Stored data entries

>>

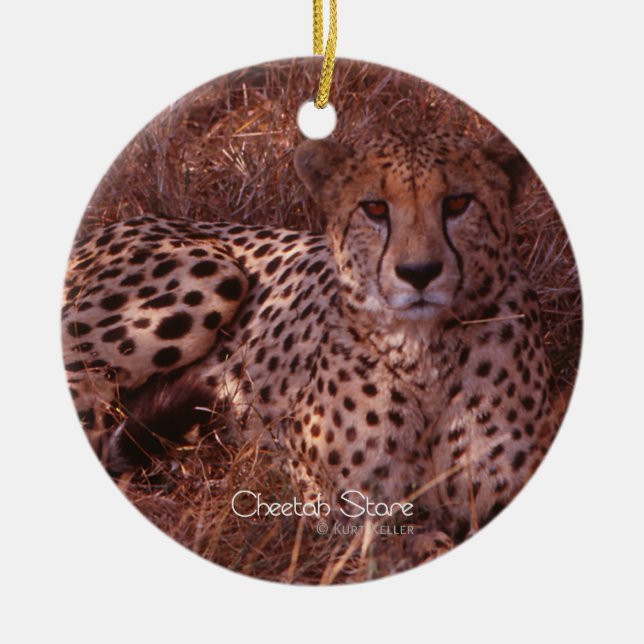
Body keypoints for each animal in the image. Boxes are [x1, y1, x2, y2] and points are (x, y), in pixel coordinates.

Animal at [62, 129, 558, 547]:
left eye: (457, 203)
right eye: (374, 208)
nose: (418, 273)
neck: (425, 354)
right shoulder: (335, 502)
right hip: (210, 275)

<<

Problem: Only the pictures are to be left out; write out all the other data exactly.

Written solution:
Body keypoints for each animal in the image. Boxes are [x1, y1, x2, y2] and points are (x, y), in pixel coordinates.

Animal at [62, 129, 558, 547]:
left eye: (457, 203)
right eye: (374, 208)
nose: (418, 273)
neck: (425, 354)
right shoulder: (335, 502)
right hip: (210, 275)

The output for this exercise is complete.